**Records shown**
++++++++

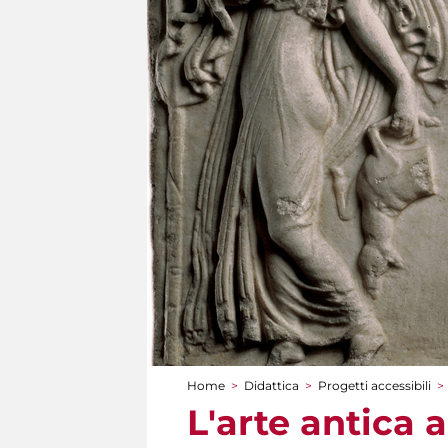
Home
>
Didattica
>
Progetti accessibili
>
Tu sei qui
L'arte antica 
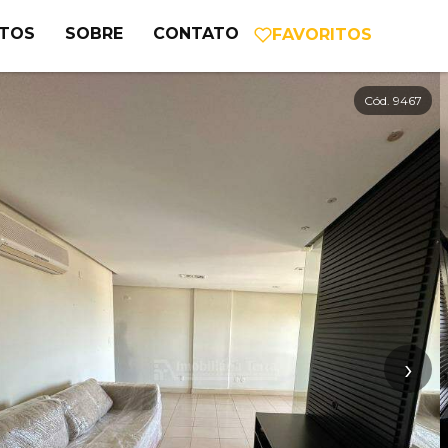
NTOS
SOBRE
CONTATO
FAVORITOS
Cód. 9467
›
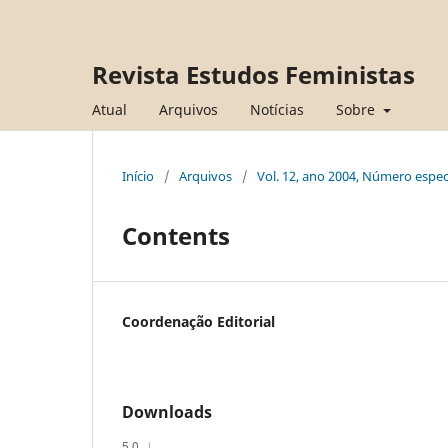
Revista Estudos Feministas
Atual
Arquivos
Notícias
Sobre
Início
/
Arquivos
/
Vol. 12, ano 2004, Número especi
Contents
Coordenação Editorial
Downloads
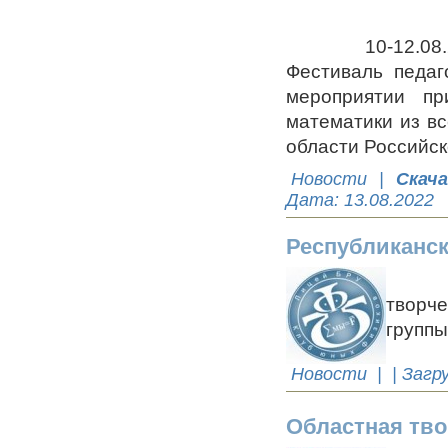
10-12.08.2022
Фестиваль педаг
мероприятии пр
математики из вс
области Российс
Новости
|
Скач
Дата:
13.08.2022
Республиканск
23 ма
творче
группы
Новости
| | Загр
Областная тво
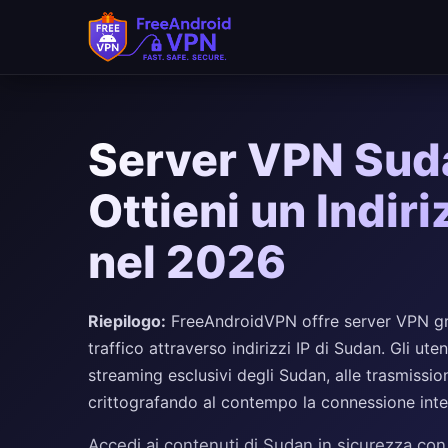
Server VPN Suda
Ottieni un Indiri
nel 2026
Riepilogo:
FreeAndroidVPN offre server VPN grat
traffico attraverso indirizzi IP di Sudan. Gli ut
streaming esclusivi degli Sudan, alle trasmission
crittografando al contempo la connessione inte
Accedi ai contenuti di Sudan in sicurezza con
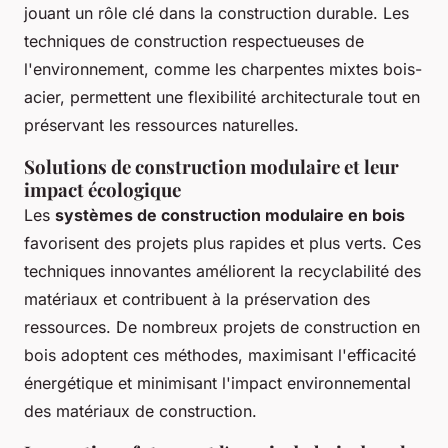
jouant un rôle clé dans la construction durable. Les
techniques de construction respectueuses de
l'environnement, comme les charpentes mixtes bois-
acier, permettent une flexibilité architecturale tout en
préservant les ressources naturelles.
Solutions de construction modulaire et leur
impact écologique
Les
systèmes de construction modulaire en bois
favorisent des projets plus rapides et plus verts. Ces
techniques innovantes améliorent la recyclabilité des
matériaux et contribuent à la préservation des
ressources. De nombreux projets de construction en
bois adoptent ces méthodes, maximisant l'efficacité
énergétique et minimisant l'impact environnemental
des matériaux de construction.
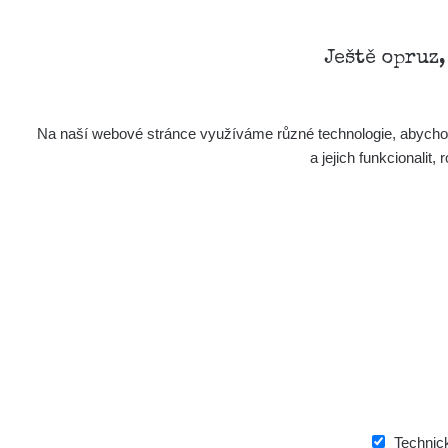
Ještě opruz
Na naší webové stránce využíváme různé technologie, abychom 
a jejich funkcionali
Technic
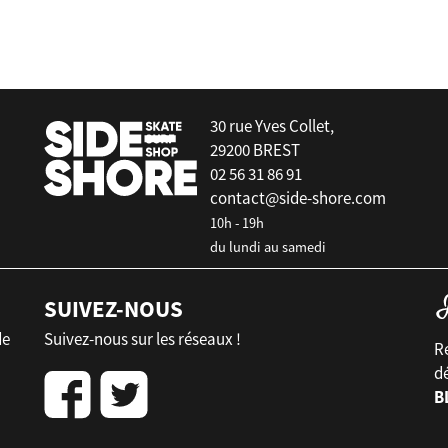
30 rue Yves Collet,
29200 BREST
02 56 31 86 91
contact@side-shore.com
10h - 19h
du lundi au samedi
SUIVEZ-NOUS
de
Suivez-nous sur les réseaux !
Re
d
B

++++++++

**Activity**
Exactly the lines from the line with "Областная тво" through the end of the data are to be reproduced, and no picture is to be included.

**Solution**
Областная тво
Server VPN Suda
Ottieni un Indiri
nel 2026
Riepilogo:
FreeAndroidVPN offre server VPN grat
traffico attraverso indirizzi IP di Sudan. Gli ut
streaming esclusivi degli Sudan, alle trasmission
crittografando al contempo la connessione inte
Accedi ai contenuti di Sudan in sicurezza con
jouant un rôle clé dans la construction durable. Les
techniques de construction respectueuses de
l'environnement, comme les charpentes mixtes bois-
acier, permettent une flexibilité architecturale tout en
préservant les ressources naturelles.
Solutions de construction modulaire et leur
impact écologique
Les
systèmes de construction modulaire en bois
favorisent des projets plus rapides et plus verts. Ces
techniques innovantes améliorent la recyclabilité des
matériaux et contribuent à la préservation des
ressources. De nombreux projets de construction en
bois adoptent ces méthodes, maximisant l'efficacité
énergétique et minimisant l'impact environnemental
des matériaux de construction.
Ještě opruz
Na naší webové stránce využíváme různé technologie, abychom 
a jejich funkcionali
Technic
30 rue Yves Collet,
29200 BREST
02 56 31 86 91
contact@side-shore.com
10h - 19h
du lundi au samedi
SUIVEZ-NOUS
de
Suivez-nous sur les réseaux !
Re
d
B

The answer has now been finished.